Cour suprême - La juge en chef veut conserver intact le mode de nomination des juges

Ottawa — Le processus de nomination des juges à la Cour suprême du Canada fonctionne bien et ne devrait pas être modifié, a estimé hier Beverley McLachlin, juge en chef du plus haut tribunal du pays.

S'il décidait de remanier le processus de nomination (comme le souhaitent les conservateurs, NDLR), le Parlement pourrait contribuer à diminuer la confiance des Canadiens envers la Cour suprême, a prévenu Mme McLachlin.

«La réponse est non», a répondu Mme McLachlin lorsqu'elle s'est fait demander s'il fallait accorder aux parlementaires un rôle plus actif dans le processus de nomination.

En vertu de la Constitution canadienne, le premier ministre a la prérogative de prendre la décision finale concernant les nominations au plus haut tribunal national, a-t-elle dit à la suite d'un discours prononcé devant la Chambre de commerce d'Ottawa. «Je respecte cette disposition, c'est ainsi qu'est la Constitution», a affirmé la juge en chef.

Cette affirmation est formulée à quelques jours de l'assermentation du nouveau conseil des ministres formé par les conservateurs, qui doit entrer en fonction lundi. L'arrivée de Stephen Harper à la tête du gouvernement mettra un terme à un règne libéral de 12 ans.

Dans le passé, les députés conservateurs ont exprimé clairement leur souhait d'attribuer un rôle plus important aux parlementaires dans le processus d'approbation des nominations à la Cour suprême.

Durant la dernière campagne électorale, M. Harper a laissé entendre qu'un gouvernement conservateur modifierait éventuellement la façon dont les juges sont nommés dans les tribunaux canadiens.

La question prend une signification importante à la suite du départ à la retraite du juge John Major, en décembre dernier, ce qui crée une ouverture au sein des neuf magistrats de la Cour suprême.
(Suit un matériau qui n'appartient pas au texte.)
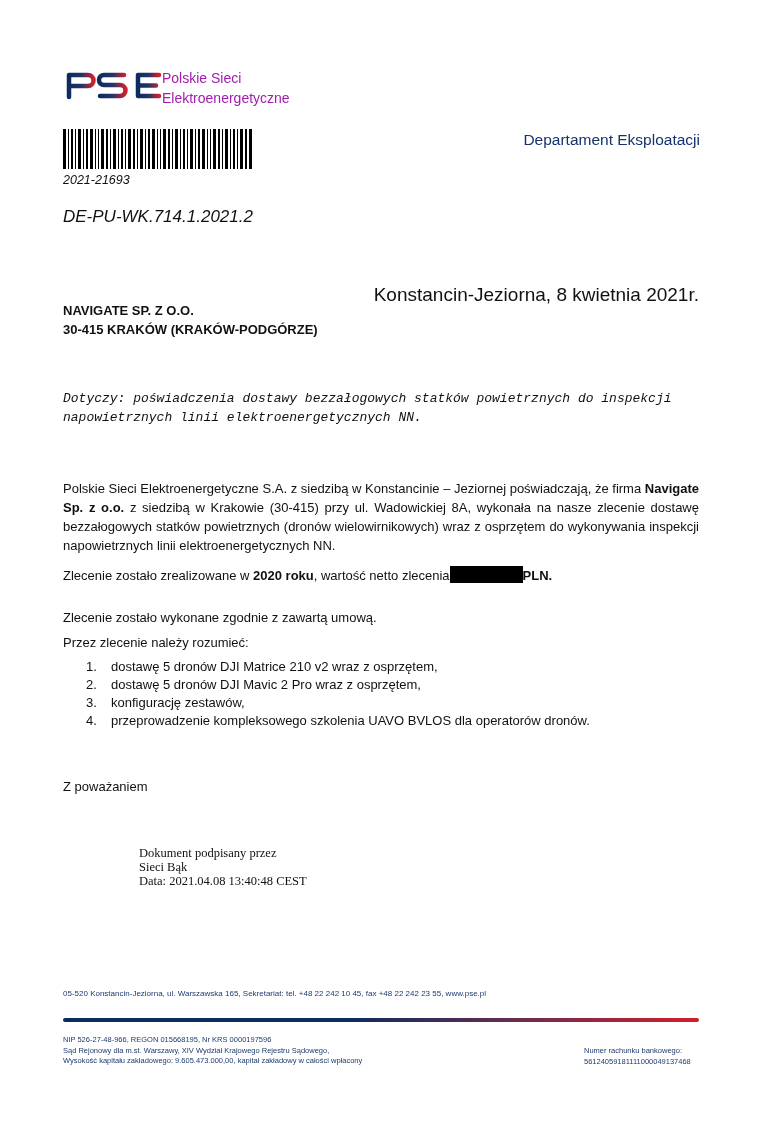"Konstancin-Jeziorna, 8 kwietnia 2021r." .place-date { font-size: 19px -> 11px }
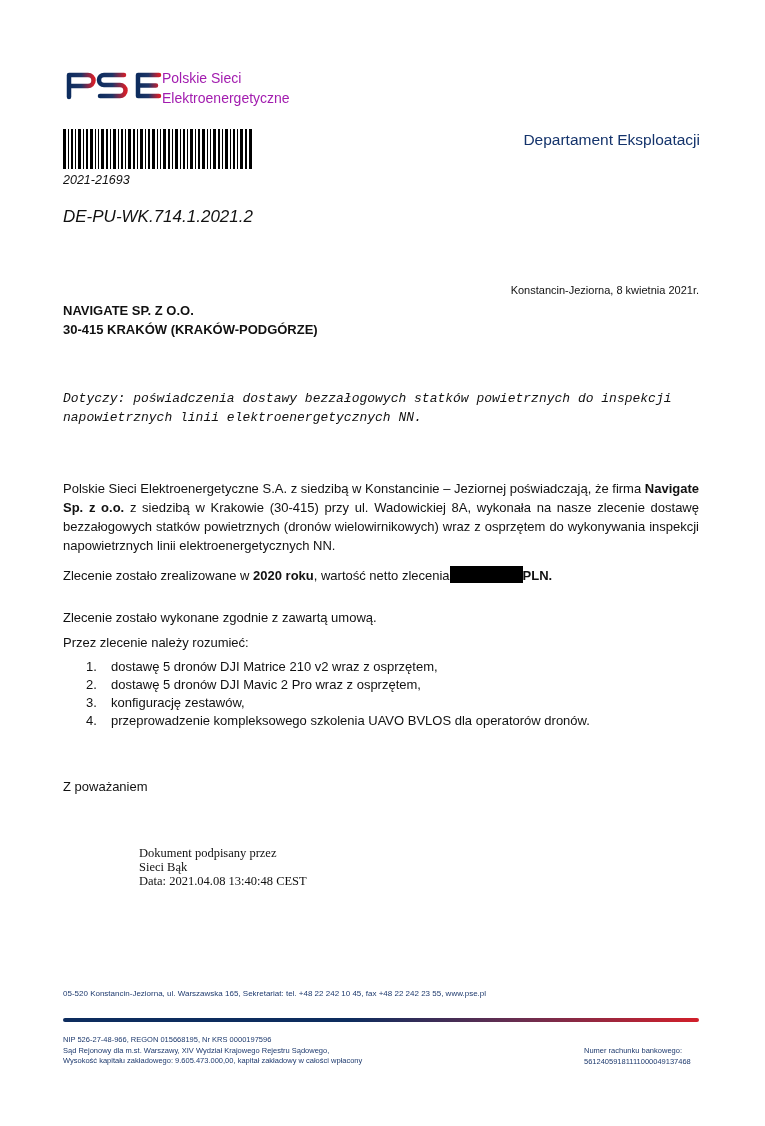"Polskie Sieci Elektroenergetyczne Spółka" div { html: none -> <div>Polskie Sieci Elektroenergetyczne Spółka Akcyjna,</div> }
Selon Mme McLachlin, tout changement qui accorderait aux députés fédéraux un pouvoir plus grand dans la nomination des juges pourrait contribuer à la perception que le politique influence le judiciaire, ce qui aurait pour effet de diminuer la confiance des Canadiens envers les tribunaux.

«Les tribunaux ne sont pas des miroirs du Parlement et je crois qu'afin de protéger la confiance de la population dans l'impartialité des juges, nous devrions éviter toute politisation» du processus de nomination, a estimé Mme McLachlin.